Machine-readable electronics designs:
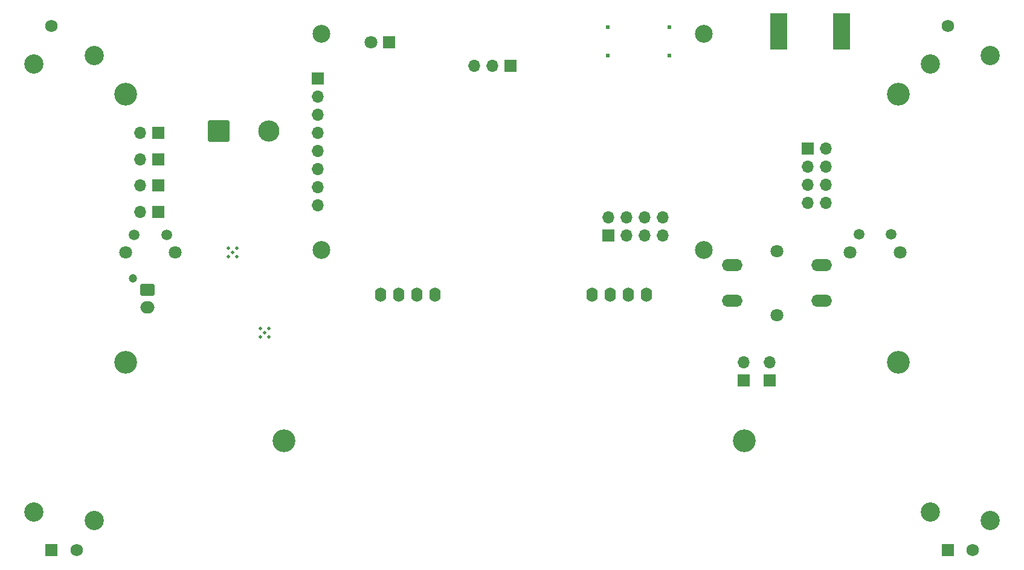
<source format=gbr>
%TF.GenerationSoftware,KiCad,Pcbnew,8.0.7*%
%TF.CreationDate,2025-03-30T10:37:29-04:00*%
%TF.ProjectId,RC-Car-Controller,52432d43-6172-42d4-936f-6e74726f6c6c,rev?*%
%TF.SameCoordinates,Original*%
%TF.FileFunction,Soldermask,Bot*%
%TF.FilePolarity,Negative*%
%FSLAX46Y46*%
G04 Gerber Fmt 4.6, Leading zero omitted, Abs format (unit mm)*
G04 Created by KiCad (PCBNEW 8.0.7) date 2025-03-30 10:37:29*
%MOMM*%
%LPD*%
G01*
G04 APERTURE LIST*
G04 Aperture macros list*
%AMRoundRect*
0 Rectangle with rounded corners*
0 $1 Rounding radius*
0 $2 $3 $4 $5 $6 $7 $8 $9 X,Y pos of 4 corners*
0 Add a 4 corners polygon primitive as box body*
4,1,4,$2,$3,$4,$5,$6,$7,$8,$9,$2,$3,0*
0 Add four circle primitives for the rounded corners*
1,1,$1+$1,$2,$3*
1,1,$1+$1,$4,$5*
1,1,$1+$1,$6,$7*
1,1,$1+$1,$8,$9*
0 Add four rect primitives between the rounded corners*
20,1,$1+$1,$2,$3,$4,$5,0*
20,1,$1+$1,$4,$5,$6,$7,0*
20,1,$1+$1,$6,$7,$8,$9,0*
20,1,$1+$1,$8,$9,$2,$3,0*%
G04 Aperture macros list end*
%ADD10R,1.700000X1.700000*%
%ADD11O,1.700000X1.700000*%
%ADD12R,1.750000X1.750000*%
%ADD13C,1.750000*%
%ADD14C,2.700000*%
%ADD15C,0.500000*%
%ADD16O,1.600000X2.000000*%
%ADD17C,3.200000*%
%ADD18RoundRect,0.102000X1.387500X1.387500X-1.387500X1.387500X-1.387500X-1.387500X1.387500X-1.387500X0*%
%ADD19C,2.979000*%
%ADD20R,1.800000X1.800000*%
%ADD21C,1.800000*%
%ADD22C,2.500000*%
%ADD23C,1.200000*%
%ADD24RoundRect,0.250000X-0.750000X0.600000X-0.750000X-0.600000X0.750000X-0.600000X0.750000X0.600000X0*%
%ADD25O,2.000000X1.700000*%
%ADD26R,2.420000X5.080000*%
%ADD27O,2.900000X1.700000*%
%ADD28C,0.609600*%
%ADD29C,1.498600*%
%ADD30C,1.803400*%
G04 APERTURE END LIST*
D10*
%TO.C,TP6*%
X185928000Y-94361000D03*
D11*
X185928000Y-91821000D03*
%TD*%
D10*
%TO.C,SW2*%
X149606000Y-50292000D03*
D11*
X147066000Y-50292000D03*
X144526000Y-50292000D03*
%TD*%
D10*
%TO.C,J3*%
X163322000Y-74041000D03*
D11*
X163322000Y-71501000D03*
X165862000Y-74041000D03*
X165862000Y-71501000D03*
X168402000Y-74041000D03*
X168402000Y-71501000D03*
X170942000Y-74041000D03*
X170942000Y-71501000D03*
%TD*%
D12*
%TO.C,R45*%
X85250000Y-118164000D03*
D13*
X88750000Y-118164000D03*
X85250000Y-44664000D03*
D14*
X91200000Y-114014000D03*
X82800000Y-112814000D03*
X82800000Y-50014000D03*
X91200000Y-48814000D03*
%TD*%
D10*
%TO.C,J4*%
X191262000Y-61849000D03*
D11*
X193802000Y-61849000D03*
X191262000Y-64389000D03*
X193802000Y-64389000D03*
X191262000Y-66929000D03*
X193802000Y-66929000D03*
X191262000Y-69469000D03*
X193802000Y-69469000D03*
%TD*%
D15*
%TO.C,U2*%
X111207002Y-77043998D03*
X111207002Y-75864001D03*
X110617003Y-76454000D03*
X110027004Y-77043998D03*
X110027004Y-75864001D03*
%TD*%
D16*
%TO.C,Brd2*%
X131380000Y-82360414D03*
X133920000Y-82360414D03*
X136460000Y-82360414D03*
X139000000Y-82360414D03*
%TD*%
D17*
%TO.C,REF\u002A\u002A*%
X95631000Y-91821000D03*
%TD*%
%TO.C,REF\u002A\u002A*%
X182372000Y-102870000D03*
%TD*%
D18*
%TO.C,S1*%
X108712000Y-59436000D03*
D19*
X115712000Y-59436000D03*
%TD*%
D17*
%TO.C,REF\u002A\u002A*%
X95631000Y-54229000D03*
%TD*%
%TO.C,REF\u002A\u002A*%
X203962000Y-54229000D03*
%TD*%
D20*
%TO.C,D3*%
X132588000Y-46990000D03*
D21*
X130048000Y-46990000D03*
%TD*%
D15*
%TO.C,U3*%
X114533500Y-88296800D03*
X115713500Y-88296800D03*
X115123500Y-87706800D03*
X114533500Y-87116800D03*
X115713500Y-87116800D03*
%TD*%
D22*
%TO.C,J6*%
X123060000Y-45810000D03*
X123060000Y-76110000D03*
X176660000Y-45810000D03*
X176660000Y-76110000D03*
D10*
X122560000Y-52070000D03*
D11*
X122560000Y-54610000D03*
X122560000Y-57150000D03*
X122560000Y-59690000D03*
X122560000Y-62230000D03*
X122560000Y-64770000D03*
X122560000Y-67310000D03*
X122560000Y-69850000D03*
%TD*%
D10*
%TO.C,TP4*%
X182245000Y-94366000D03*
D11*
X182245000Y-91826000D03*
%TD*%
D16*
%TO.C,Brd1*%
X161000000Y-82360414D03*
X163540000Y-82360414D03*
X166080000Y-82360414D03*
X168620000Y-82360414D03*
%TD*%
D17*
%TO.C,REF\u002A\u002A*%
X203962000Y-91821000D03*
%TD*%
D23*
%TO.C,J1*%
X96696000Y-80061000D03*
D24*
X98696000Y-81661000D03*
D25*
X98696000Y-84161000D03*
%TD*%
D26*
%TO.C,J5*%
X195958000Y-45466000D03*
X187198000Y-45466000D03*
%TD*%
D21*
%TO.C,SW1*%
X186917000Y-76232000D03*
X186917000Y-85232000D03*
D27*
X180667000Y-78232000D03*
X193167000Y-78232000D03*
X180667000Y-83232000D03*
X193167000Y-83232000D03*
%TD*%
D10*
%TO.C,TP1*%
X100208000Y-59690000D03*
D11*
X97668000Y-59690000D03*
%TD*%
D12*
%TO.C,R48*%
X210848000Y-118188000D03*
D13*
X214348000Y-118188000D03*
X210848000Y-44688000D03*
D14*
X216798000Y-114038000D03*
X208398000Y-112838000D03*
X208398000Y-50038000D03*
X216798000Y-48838000D03*
%TD*%
D10*
%TO.C,TP2*%
X100208000Y-70739000D03*
D11*
X97668000Y-70739000D03*
%TD*%
D17*
%TO.C,REF\u002A\u002A*%
X117856000Y-102870000D03*
%TD*%
D10*
%TO.C,TP3*%
X100208000Y-67056000D03*
D11*
X97668000Y-67056000D03*
%TD*%
D28*
%TO.C,J2*%
X171836070Y-44831911D03*
X171834948Y-48831199D03*
X163193297Y-44825177D03*
X163193000Y-48801000D03*
%TD*%
D10*
%TO.C,TP5*%
X100208000Y-63373000D03*
D11*
X97668000Y-63373000D03*
%TD*%
D29*
%TO.C,SW4*%
X198445999Y-73914000D03*
X202946000Y-73914000D03*
D30*
X197190999Y-76404299D03*
X204201000Y-76404299D03*
%TD*%
D29*
%TO.C,SW3*%
X96860999Y-73936051D03*
X101361000Y-73936051D03*
D30*
X95605999Y-76426350D03*
X102616000Y-76426350D03*
%TD*%
M02*

</source>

# JOB ITEM:
Only the lines from the top of the data through the line with "G04 Gerber Fmt" should be quoted, exactly and with both ends kept; skip the pictures.

# PROBLEM SOLUTION:
<source format=gbr>
%TF.GenerationSoftware,KiCad,Pcbnew,8.0.7*%
%TF.CreationDate,2025-03-30T10:37:29-04:00*%
%TF.ProjectId,RC-Car-Controller,52432d43-6172-42d4-936f-6e74726f6c6c,rev?*%
%TF.SameCoordinates,Original*%
%TF.FileFunction,Soldermask,Bot*%
%TF.FilePolarity,Negative*%
%FSLAX46Y46*%
G04 Gerber Fmt 4.6, Leading zero omitted, Abs format (unit mm)*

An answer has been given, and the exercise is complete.